The total cost of the complete renovation of the Bedford Corners Schoolhouse is projected to be
$21,456.41.   The $15,000.00 grant from New York State will encompass all phases of this
restoration project with any costs over the $15,000.00 being funded through charitable donations to
the Portville Historical and Preservation Society.

We are completing our restoration efforts as quickly as possible so that we can open our door to the
public in the near future.  In addition to general admission and docent-led tours, we plan to offer
educational programs through the school system, as well as other community functions and events.  
The actual programs have not been developed or scheduled at this stage of the project.  However, to
develop our curriculum, we are looking at similar established programs at other historic places in
New York.

The Bedford Corners School House Restoration Project is a significant step toward revitalizing local
interest and tourism in the historic Allegany River area of Portville and its surrounding communities.  
The Portville Historical and Preservation Society is intent on preserving not only an historic
landmark, but preserving the character of our community while renewing an important resource for
Portville’s future growth.  Focused on the portrait of life and learning in the late 19th and early 20th
century in Western New York, the School House’s programs, tours and events will expand
awareness of the value of our heritage and its influence on the evolution of rural American life.  By
preserving one of the area’s oldest examples of the early parochial experience, we will succeed in
creating a strong catalyst for the restoration and redevelopment of other historic, cultural buildings,
while instilling pride in our accomplishments and providing hope for a stronger and more vitalized
Southern Tier.


NEW UPDATE ADDED NOVEMBER 2013
In order to protect and continue preserving this unique
historical site, as well as the other buildings at Bedford
Corners, the Portville Historical and Preservation Society
applied for and was granted certification by the New York
State Office of Parks, Recreation, and Historic Preservation.  
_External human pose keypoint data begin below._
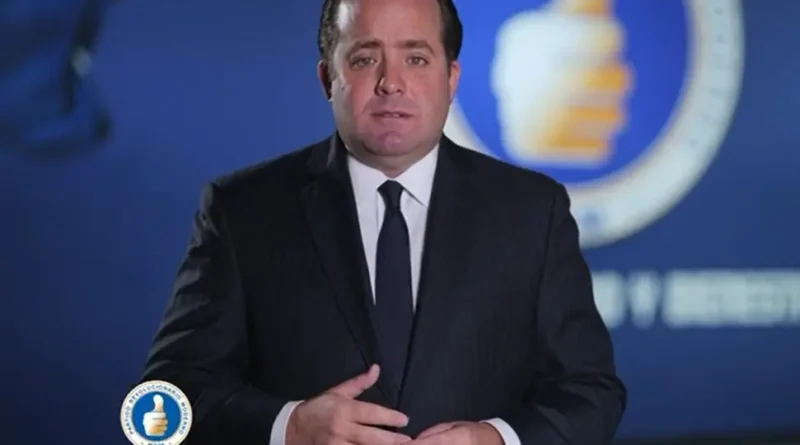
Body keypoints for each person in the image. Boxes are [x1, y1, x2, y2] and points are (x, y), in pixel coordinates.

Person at [139, 0, 627, 443]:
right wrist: (288, 427)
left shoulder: (532, 211)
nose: (391, 82)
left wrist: (495, 440)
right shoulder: (242, 209)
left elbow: (592, 394)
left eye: (416, 58)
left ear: (451, 78)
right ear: (327, 79)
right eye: (364, 58)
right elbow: (155, 407)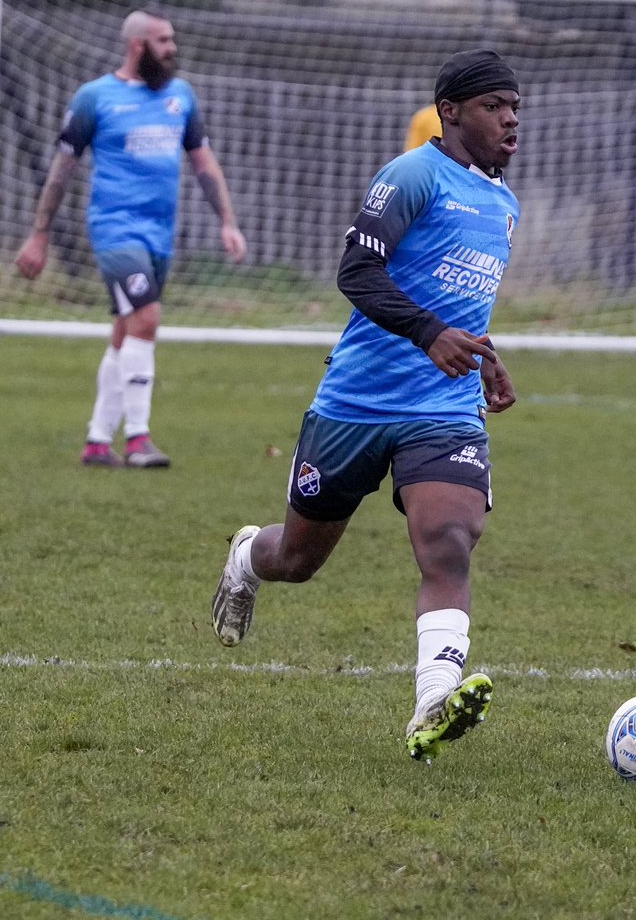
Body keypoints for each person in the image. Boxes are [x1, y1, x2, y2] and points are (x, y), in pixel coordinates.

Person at [211, 49, 521, 765]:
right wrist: (427, 332)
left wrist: (486, 358)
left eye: (516, 107)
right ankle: (243, 560)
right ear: (450, 112)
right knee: (297, 558)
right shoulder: (411, 174)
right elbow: (357, 271)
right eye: (494, 106)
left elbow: (458, 301)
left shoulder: (504, 203)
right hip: (355, 402)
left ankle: (431, 702)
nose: (510, 119)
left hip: (442, 407)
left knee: (450, 537)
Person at [15, 10, 247, 469]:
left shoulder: (180, 96)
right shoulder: (94, 97)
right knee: (146, 318)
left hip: (160, 235)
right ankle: (138, 439)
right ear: (137, 45)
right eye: (163, 40)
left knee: (126, 331)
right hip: (114, 229)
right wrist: (39, 235)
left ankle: (97, 442)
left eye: (172, 39)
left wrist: (228, 221)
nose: (172, 48)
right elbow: (62, 171)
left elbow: (203, 163)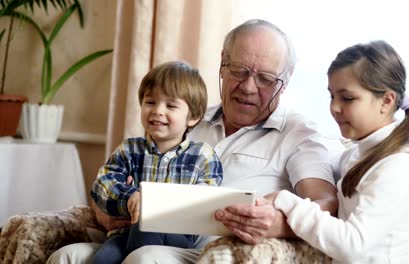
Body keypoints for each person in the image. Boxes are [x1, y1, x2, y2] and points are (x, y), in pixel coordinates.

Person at [47, 19, 338, 263]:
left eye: (264, 78)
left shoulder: (299, 134)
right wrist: (107, 212)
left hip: (216, 251)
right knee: (67, 256)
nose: (248, 87)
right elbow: (119, 174)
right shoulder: (184, 118)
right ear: (223, 62)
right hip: (141, 232)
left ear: (284, 82)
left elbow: (325, 201)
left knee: (145, 258)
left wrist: (278, 224)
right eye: (239, 71)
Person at [271, 40, 409, 263]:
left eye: (347, 98)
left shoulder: (399, 167)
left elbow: (352, 246)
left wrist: (287, 201)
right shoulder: (356, 154)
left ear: (386, 101)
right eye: (332, 96)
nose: (334, 108)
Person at [89, 61, 223, 264]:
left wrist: (154, 202)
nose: (158, 111)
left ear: (193, 117)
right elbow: (102, 184)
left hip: (175, 239)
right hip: (124, 235)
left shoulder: (203, 156)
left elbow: (207, 202)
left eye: (170, 105)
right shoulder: (129, 149)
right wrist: (130, 196)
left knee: (146, 229)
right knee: (103, 258)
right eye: (150, 102)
On May 12, 2003, this area became the “Bedford Corners
Historic District” and was listed on the State Register of
Historic Places.  We were nominated and accepted to the
National Register of Historic Places on July 5, 2003.
The overall appearance of today’s school house has most
of the fundamental components of its original structure.  
However, over the past century, many changes were made
that need to be undone to complete the restoration.  

The bell tower was removed and its bell was mounted
inside the attic; minor modifications to the interior were
made; damage to the walls and ceilings has occurred over
time;  and structural deterioration has threatened the
stability of the attached woodshed/storage room.